This blog is now retired. My new site is at: Predictably Irrational.

Thursday, February 28, 2008

Book Review: Ghost by Alan Lightman

This book was on a list recommending it. Why, I do not know.

I thought this would be about a ghost. Instead, it turns out to be 'something David couldn't believe he saw' in the slumber room of a mortuary that David worked at.

Obviously, the book is from David's perspective. And let me tell you, David is one mucked up fella. And we read on and on and on and on about David's boring, depressing, brooding, thoughts throughout the 240 pages of this book.

At some point, I was bored to tears and glazed over paragraphs, not caring what they said because I could care less what I missed.

The book opens with David explaining how he couldn't believe what he saw in the slumber room. And this goes on for nearly the entire book -- the reader never finds out what he has seen until 3/4ths of the way in...and really, at that point, I didn't even care because I was so far into the book -- realizing the structure -- that no "ghost-like" creature was going to emerge from this (well, something does, but I won't give too much away just in case this is interesting for someone to pick up).

But the "I can't believe I saw something that I can't explain" goes on and it repeats itself throughout. Or David is questioned "Did you really see something?", followed by, "Do you _believe_ you saw something?" as if answering the first question has nothing to do with the second.

So there are the doubters and then there's David, who becomes upset with the doubters. And then we learn about David's insane ruminating. Hey, I do that too but I certainly don't make you read about it for 240 pages!! Good grief.

When I was ready to give up and allow my eyes to glaze the words, something interesting would happen. Deep thoughts about death, life, a life that didn't turn out the way it was planned, you know, deep down gut-wrenching thoughts that made me sad...and then, it would turn to the monotonous dribble that I had been reading. Throw in a relationship forming with the mortuary "family" and some physics professors (which the author is/was) and supernatural believers, and there's a complete bloody mess of a book.

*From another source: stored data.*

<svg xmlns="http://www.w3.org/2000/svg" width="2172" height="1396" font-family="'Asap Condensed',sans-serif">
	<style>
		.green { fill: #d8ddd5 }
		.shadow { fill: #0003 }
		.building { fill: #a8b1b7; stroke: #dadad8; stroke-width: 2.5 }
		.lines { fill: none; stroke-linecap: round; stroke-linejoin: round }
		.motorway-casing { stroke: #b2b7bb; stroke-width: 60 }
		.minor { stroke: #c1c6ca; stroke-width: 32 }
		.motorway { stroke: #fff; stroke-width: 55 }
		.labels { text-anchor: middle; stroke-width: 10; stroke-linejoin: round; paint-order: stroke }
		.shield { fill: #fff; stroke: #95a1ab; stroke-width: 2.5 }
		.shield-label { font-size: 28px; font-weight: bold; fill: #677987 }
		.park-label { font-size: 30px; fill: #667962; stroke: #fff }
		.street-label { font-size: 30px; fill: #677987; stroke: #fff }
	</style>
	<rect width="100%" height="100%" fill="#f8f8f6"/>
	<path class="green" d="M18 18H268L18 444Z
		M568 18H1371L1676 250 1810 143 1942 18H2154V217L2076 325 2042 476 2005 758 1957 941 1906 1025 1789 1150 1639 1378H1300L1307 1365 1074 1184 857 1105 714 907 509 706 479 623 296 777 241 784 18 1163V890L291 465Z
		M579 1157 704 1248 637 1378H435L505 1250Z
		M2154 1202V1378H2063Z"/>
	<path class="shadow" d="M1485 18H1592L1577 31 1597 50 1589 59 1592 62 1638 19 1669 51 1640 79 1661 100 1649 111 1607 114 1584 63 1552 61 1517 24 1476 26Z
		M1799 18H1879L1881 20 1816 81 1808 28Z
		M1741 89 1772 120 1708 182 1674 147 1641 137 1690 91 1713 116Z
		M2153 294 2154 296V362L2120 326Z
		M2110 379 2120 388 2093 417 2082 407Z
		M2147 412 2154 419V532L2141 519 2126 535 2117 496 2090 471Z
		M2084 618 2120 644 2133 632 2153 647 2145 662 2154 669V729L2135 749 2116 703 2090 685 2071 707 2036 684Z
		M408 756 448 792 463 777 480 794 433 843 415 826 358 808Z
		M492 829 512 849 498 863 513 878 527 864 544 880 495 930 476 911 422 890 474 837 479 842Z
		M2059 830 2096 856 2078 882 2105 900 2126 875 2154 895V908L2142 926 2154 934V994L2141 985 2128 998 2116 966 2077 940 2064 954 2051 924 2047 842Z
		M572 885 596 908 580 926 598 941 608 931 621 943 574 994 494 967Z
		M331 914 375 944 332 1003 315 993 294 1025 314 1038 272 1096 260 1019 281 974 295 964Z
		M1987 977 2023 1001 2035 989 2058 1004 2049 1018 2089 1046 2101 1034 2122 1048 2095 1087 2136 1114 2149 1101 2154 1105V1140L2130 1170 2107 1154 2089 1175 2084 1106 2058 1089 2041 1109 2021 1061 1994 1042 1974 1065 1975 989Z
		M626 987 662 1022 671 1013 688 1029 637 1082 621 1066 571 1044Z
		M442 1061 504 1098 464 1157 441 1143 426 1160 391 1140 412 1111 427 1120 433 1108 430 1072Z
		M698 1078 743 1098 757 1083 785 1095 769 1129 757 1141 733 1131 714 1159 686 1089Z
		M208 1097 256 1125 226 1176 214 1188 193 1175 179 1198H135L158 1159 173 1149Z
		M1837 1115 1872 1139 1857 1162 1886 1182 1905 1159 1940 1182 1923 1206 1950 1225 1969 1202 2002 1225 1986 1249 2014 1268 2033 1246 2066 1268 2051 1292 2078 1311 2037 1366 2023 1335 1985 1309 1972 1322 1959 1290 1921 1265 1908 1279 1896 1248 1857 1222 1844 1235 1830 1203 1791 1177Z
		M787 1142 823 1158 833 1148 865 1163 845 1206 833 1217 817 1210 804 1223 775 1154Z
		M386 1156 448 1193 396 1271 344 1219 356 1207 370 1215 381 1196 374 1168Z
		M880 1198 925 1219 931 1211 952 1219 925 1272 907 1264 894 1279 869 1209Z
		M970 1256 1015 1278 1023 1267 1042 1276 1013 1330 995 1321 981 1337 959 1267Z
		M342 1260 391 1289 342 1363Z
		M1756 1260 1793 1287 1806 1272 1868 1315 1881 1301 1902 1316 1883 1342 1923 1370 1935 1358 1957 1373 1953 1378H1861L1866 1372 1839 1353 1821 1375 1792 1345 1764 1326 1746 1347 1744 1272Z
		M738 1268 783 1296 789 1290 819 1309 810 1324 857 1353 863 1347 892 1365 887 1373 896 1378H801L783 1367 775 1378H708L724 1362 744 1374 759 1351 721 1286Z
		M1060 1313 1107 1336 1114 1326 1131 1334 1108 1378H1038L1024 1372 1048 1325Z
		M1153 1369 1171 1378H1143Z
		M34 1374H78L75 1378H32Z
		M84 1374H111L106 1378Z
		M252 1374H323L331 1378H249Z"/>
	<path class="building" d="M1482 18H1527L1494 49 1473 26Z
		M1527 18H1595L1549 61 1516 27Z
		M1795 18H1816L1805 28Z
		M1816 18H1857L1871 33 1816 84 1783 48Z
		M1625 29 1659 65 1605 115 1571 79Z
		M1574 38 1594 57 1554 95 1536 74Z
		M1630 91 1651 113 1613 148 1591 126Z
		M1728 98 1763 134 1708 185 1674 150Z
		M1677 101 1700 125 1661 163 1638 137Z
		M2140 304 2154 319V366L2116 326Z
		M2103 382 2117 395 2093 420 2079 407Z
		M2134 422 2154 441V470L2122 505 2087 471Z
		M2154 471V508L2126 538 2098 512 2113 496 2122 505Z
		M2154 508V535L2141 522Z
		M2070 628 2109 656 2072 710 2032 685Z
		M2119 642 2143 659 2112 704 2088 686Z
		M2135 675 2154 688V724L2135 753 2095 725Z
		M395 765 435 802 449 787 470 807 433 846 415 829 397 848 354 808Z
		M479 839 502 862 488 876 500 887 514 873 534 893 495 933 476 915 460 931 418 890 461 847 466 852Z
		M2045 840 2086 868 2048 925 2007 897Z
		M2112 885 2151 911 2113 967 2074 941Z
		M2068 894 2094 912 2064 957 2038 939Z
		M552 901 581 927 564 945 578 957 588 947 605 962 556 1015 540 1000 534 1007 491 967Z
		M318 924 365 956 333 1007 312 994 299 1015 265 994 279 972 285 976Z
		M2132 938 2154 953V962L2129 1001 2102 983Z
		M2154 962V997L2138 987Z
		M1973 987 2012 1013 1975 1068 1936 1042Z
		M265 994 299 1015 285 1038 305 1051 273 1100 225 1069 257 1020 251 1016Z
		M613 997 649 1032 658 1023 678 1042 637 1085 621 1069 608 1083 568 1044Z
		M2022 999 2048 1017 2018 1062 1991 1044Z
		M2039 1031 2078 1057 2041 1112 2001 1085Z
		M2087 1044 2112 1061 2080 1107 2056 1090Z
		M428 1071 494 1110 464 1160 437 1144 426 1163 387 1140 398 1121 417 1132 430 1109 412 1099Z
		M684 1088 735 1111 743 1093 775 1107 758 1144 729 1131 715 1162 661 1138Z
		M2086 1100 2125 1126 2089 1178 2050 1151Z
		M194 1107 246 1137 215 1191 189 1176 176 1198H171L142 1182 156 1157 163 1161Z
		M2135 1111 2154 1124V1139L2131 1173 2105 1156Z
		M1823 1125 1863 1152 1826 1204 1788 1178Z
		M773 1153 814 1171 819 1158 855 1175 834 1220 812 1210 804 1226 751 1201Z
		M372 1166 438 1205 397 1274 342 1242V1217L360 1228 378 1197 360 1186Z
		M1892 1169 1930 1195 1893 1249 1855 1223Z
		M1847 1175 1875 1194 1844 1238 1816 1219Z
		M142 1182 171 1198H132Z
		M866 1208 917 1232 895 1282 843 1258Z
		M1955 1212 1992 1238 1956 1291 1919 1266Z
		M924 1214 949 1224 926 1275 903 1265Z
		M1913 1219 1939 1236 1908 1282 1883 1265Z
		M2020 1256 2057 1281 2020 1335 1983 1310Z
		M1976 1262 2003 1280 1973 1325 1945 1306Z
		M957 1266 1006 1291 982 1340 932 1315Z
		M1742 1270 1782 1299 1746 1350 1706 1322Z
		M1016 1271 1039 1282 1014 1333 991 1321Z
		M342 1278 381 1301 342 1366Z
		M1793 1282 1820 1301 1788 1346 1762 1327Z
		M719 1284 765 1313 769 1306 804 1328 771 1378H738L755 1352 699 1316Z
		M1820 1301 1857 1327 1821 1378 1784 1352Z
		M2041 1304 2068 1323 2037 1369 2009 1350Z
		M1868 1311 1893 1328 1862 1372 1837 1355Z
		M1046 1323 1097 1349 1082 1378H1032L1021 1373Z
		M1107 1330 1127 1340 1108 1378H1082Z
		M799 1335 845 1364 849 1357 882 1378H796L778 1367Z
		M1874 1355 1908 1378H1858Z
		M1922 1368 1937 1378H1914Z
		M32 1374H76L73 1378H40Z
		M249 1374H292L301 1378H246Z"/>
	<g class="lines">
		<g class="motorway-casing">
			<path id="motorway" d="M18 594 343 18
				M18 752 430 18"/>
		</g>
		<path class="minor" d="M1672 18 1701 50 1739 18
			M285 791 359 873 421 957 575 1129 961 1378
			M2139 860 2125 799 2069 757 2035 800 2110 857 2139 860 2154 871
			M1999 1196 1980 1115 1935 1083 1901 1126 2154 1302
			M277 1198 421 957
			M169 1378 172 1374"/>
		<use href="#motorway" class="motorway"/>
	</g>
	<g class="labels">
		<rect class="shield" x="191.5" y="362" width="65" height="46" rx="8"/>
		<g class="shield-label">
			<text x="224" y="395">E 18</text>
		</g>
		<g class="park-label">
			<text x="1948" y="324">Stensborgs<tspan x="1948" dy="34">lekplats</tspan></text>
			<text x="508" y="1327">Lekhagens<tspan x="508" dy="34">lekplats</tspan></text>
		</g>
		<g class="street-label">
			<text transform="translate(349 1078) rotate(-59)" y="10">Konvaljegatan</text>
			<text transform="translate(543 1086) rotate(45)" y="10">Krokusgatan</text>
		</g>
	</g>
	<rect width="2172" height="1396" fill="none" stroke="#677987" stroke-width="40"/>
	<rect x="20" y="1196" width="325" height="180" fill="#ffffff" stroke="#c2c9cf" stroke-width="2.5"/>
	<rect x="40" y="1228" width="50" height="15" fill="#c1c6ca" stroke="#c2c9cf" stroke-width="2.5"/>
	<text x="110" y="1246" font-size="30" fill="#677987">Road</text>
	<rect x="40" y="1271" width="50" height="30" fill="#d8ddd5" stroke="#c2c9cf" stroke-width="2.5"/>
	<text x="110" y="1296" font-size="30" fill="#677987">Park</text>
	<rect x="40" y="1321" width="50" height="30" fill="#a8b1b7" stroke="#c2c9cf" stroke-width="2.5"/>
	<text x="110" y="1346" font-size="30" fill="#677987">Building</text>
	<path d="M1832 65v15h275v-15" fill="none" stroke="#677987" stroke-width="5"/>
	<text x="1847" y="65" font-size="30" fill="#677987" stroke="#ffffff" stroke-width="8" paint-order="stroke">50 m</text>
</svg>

I have no idea what this book was supposed to be about. Was the author striving to bring meaning to supernatural occurrences? Was he trying to dismiss it with science? Was he trying to send a message at all? Or was he just trying to tell a story? None of these touched on this book and after such great reads as Jane Eyre and The Curious Incident of the Dog in the Night-time, this left me a little, well, displeased.